What are probiotics?
Probiotics are often thought of as ‘friendly bacteria’, however there’s a bit more to it than that.
Probiotics are ‘live microorganisms which when administered in adequate amounts, confer a health benefit on the host’ 1,2
Some probiotics can help balance the numbers of beneficial and potentially harmful bacteria in the digestive system, and therefore support the function of the intestinal microbiota.
Lactic acid bacteria, with prominent species including Lactobacillus, and bifidobacteria, are commonly selected as probiotics, although other microorganisms (including the yeast, Saccharomyces boulardii) can also be considered probiotic.
The Probiotic Concept & Relevance Today
The probiotic concept dates back to the early 20th century, with Professor Elie Metchnikoff’s theory that there were health advantages in replacing harmful proteolytic bacteria in the colon with beneficial saccharolytic species, preferably those producing lactic acid.

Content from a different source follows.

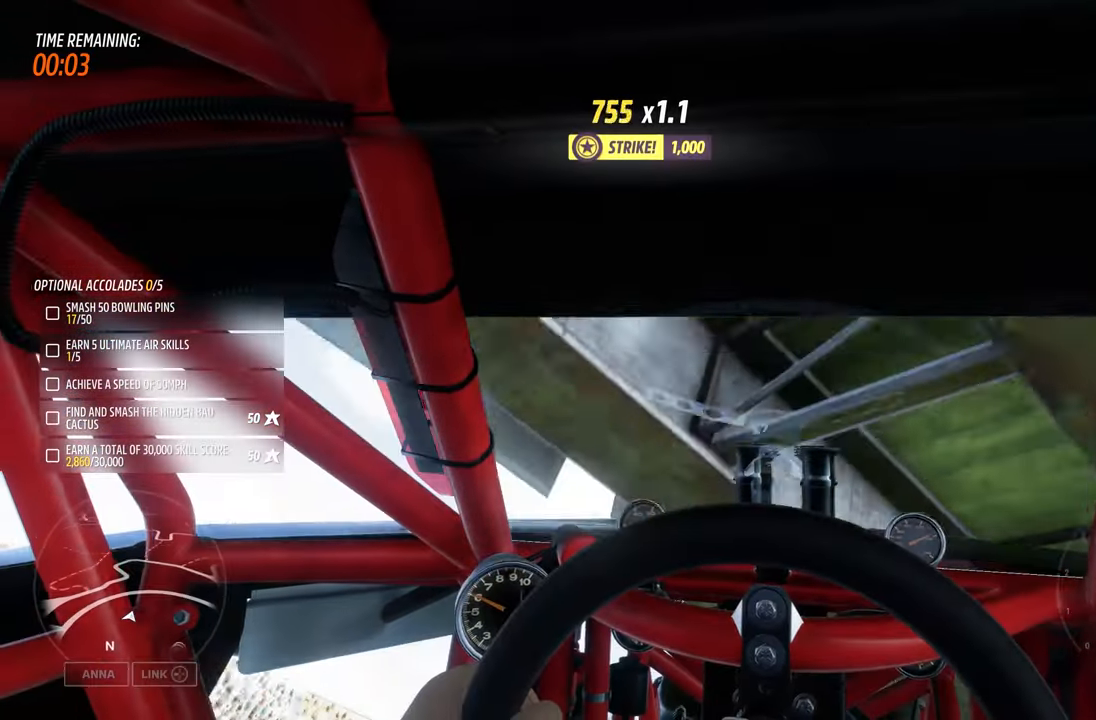
{"buttons": ["R2"], "left_stick": "center", "right_stick": "center", "events": []}
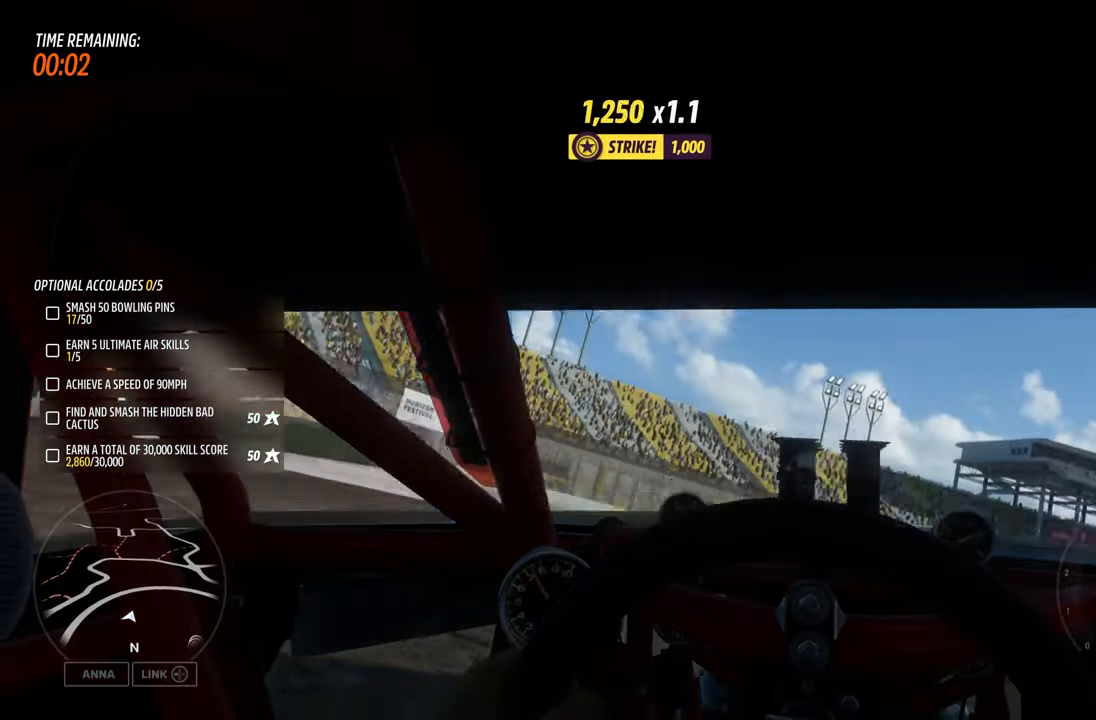
{"buttons": [], "left_stick": "center", "right_stick": "center", "events": [[100, "R2", "up"], [250, "R2", "down"], [350, "R2", "up"]]}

In the present day, we are less exposed to bacteria in the diet and environment as a result of modern hygiene practices and an increased intake of highly processed foods (which do not contain bacteria). Therefore, exposure to bacteria in number and diversity has decreased. This, alongside many aspects of modern life that disrupt the gut microbiota (i.e. medication, poor diet, stress and illness) highlights the relevance and potential application of probiotics today.
Considering a probiotic
Not all probiotics are the same; the characteristics, actions and health benefits can be strain-specific and therefore it is important to consider the following when choosing a probiotic:
1) Labels should state the full name of the strain and minimum count of live cells at end of shelf-life, supported by quality control procedures
• The specific strain in full (Lactobacillus casei Shirota), and the minimum count of live bacteria at end-of shelf life (6.5 billion live cells per 65ml bottle) is stated on Yakult’s packaging.
• Each batch of Yakult is checked by a quality control laboratory to ensure a minimum count of live cells at end of shelf life.
2) Probiotic strains must be safe
• Lactic acid bacteria have been consumed for centuries in fermented foods and the Lactobacillus casei Shirota in Yakult has been consumed for over 80 years.
3) Scientific evidence supporting survival through the gut
• For oral probiotics, are there human intervention trials showing survival of the strain though the gut?
4) Scientific evidence supporting efficacy
• Check for trials and studies for the probiotic and the particular patient problem – this is important for assessment of safety too.